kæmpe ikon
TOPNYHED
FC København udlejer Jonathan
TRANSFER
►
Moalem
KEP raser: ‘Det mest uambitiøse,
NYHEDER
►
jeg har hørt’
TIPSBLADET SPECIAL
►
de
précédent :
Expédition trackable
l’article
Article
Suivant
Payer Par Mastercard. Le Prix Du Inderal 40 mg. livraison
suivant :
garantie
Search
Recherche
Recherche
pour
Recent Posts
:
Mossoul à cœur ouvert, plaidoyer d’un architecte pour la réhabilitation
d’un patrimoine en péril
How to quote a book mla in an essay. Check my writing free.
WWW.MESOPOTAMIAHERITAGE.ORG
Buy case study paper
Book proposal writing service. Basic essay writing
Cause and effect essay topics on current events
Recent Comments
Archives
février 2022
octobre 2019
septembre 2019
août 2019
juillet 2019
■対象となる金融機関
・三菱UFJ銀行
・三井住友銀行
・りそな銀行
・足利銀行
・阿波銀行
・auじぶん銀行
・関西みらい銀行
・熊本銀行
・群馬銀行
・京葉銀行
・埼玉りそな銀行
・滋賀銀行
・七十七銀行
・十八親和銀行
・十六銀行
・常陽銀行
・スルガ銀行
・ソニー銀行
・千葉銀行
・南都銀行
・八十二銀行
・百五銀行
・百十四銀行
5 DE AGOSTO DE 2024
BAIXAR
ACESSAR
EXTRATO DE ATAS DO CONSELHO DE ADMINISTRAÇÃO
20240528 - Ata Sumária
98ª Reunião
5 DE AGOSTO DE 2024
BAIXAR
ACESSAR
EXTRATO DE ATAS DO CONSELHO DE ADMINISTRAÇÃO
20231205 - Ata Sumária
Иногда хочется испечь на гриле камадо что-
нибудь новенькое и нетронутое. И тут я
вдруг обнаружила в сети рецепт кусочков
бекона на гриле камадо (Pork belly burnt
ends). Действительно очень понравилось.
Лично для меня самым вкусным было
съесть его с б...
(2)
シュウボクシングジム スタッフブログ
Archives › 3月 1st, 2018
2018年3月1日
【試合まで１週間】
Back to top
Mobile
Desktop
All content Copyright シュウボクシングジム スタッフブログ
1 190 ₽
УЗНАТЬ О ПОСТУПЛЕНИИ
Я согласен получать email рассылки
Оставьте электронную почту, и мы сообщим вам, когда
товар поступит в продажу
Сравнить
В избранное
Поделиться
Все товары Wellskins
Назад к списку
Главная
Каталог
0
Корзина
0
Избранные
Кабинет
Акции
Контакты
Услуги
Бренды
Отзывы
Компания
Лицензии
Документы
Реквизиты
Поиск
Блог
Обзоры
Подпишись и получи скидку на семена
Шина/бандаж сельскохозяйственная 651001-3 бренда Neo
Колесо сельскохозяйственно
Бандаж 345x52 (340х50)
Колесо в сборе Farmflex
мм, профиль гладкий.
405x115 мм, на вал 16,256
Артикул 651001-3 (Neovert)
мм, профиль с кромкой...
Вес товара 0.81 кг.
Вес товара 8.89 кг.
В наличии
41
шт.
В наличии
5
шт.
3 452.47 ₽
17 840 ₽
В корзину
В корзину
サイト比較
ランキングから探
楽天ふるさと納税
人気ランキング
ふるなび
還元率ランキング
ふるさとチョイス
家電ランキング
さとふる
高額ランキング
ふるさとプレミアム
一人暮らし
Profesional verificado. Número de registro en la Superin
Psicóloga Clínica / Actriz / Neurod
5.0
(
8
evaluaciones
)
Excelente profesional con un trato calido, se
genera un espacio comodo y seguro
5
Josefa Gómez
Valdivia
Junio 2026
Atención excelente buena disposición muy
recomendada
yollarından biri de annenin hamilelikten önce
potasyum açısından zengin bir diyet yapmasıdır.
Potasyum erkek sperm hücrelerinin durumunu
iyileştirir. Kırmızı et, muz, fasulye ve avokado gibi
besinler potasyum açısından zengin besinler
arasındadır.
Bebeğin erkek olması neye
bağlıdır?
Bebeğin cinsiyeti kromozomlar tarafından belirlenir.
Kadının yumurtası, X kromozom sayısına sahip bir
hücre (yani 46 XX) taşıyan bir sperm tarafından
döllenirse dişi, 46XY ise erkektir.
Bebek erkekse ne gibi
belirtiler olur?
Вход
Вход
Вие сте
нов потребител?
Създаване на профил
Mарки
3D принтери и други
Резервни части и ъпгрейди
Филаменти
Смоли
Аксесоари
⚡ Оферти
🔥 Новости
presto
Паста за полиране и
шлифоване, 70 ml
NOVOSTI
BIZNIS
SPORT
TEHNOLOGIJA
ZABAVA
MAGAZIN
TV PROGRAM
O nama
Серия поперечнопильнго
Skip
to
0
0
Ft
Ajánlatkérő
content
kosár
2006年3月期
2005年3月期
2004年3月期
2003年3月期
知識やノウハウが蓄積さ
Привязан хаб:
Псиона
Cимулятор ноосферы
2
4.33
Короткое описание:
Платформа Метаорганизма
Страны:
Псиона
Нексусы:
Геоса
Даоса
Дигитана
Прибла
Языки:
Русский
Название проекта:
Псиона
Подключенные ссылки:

* * * * * * * * *

Exercise ::
Revise the stretch of items from the start through the line containing "нибудь новенькое и нетронутое. И тут я", putting "Latest Posts" in place of "Recent Posts" and keeping every other line the same.

Response to this task ::
kæmpe ikon
TOPNYHED
FC København udlejer Jonathan
TRANSFER
►
Moalem
KEP raser: ‘Det mest uambitiøse,
NYHEDER
►
jeg har hørt’
TIPSBLADET SPECIAL
►
de
précédent :
Expédition trackable
l’article
Article
Suivant
Payer Par Mastercard. Le Prix Du Inderal 40 mg. livraison
suivant :
garantie
Search
Recherche
Recherche
pour
Latest Posts
:
Mossoul à cœur ouvert, plaidoyer d’un architecte pour la réhabilitation
d’un patrimoine en péril
How to quote a book mla in an essay. Check my writing free.
WWW.MESOPOTAMIAHERITAGE.ORG
Buy case study paper
Book proposal writing service. Basic essay writing
Cause and effect essay topics on current events
Recent Comments
Archives
février 2022
octobre 2019
septembre 2019
août 2019
juillet 2019
■対象となる金融機関
・三菱UFJ銀行
・三井住友銀行
・りそな銀行
・足利銀行
・阿波銀行
・auじぶん銀行
・関西みらい銀行
・熊本銀行
・群馬銀行
・京葉銀行
・埼玉りそな銀行
・滋賀銀行
・七十七銀行
・十八親和銀行
・十六銀行
・常陽銀行
・スルガ銀行
・ソニー銀行
・千葉銀行
・南都銀行
・八十二銀行
・百五銀行
・百十四銀行
5 DE AGOSTO DE 2024
BAIXAR
ACESSAR
EXTRATO DE ATAS DO CONSELHO DE ADMINISTRAÇÃO
20240528 - Ata Sumária
98ª Reunião
5 DE AGOSTO DE 2024
BAIXAR
ACESSAR
EXTRATO DE ATAS DO CONSELHO DE ADMINISTRAÇÃO
20231205 - Ata Sumária
Иногда хочется испечь на гриле камадо что-
нибудь новенькое и нетронутое. И тут я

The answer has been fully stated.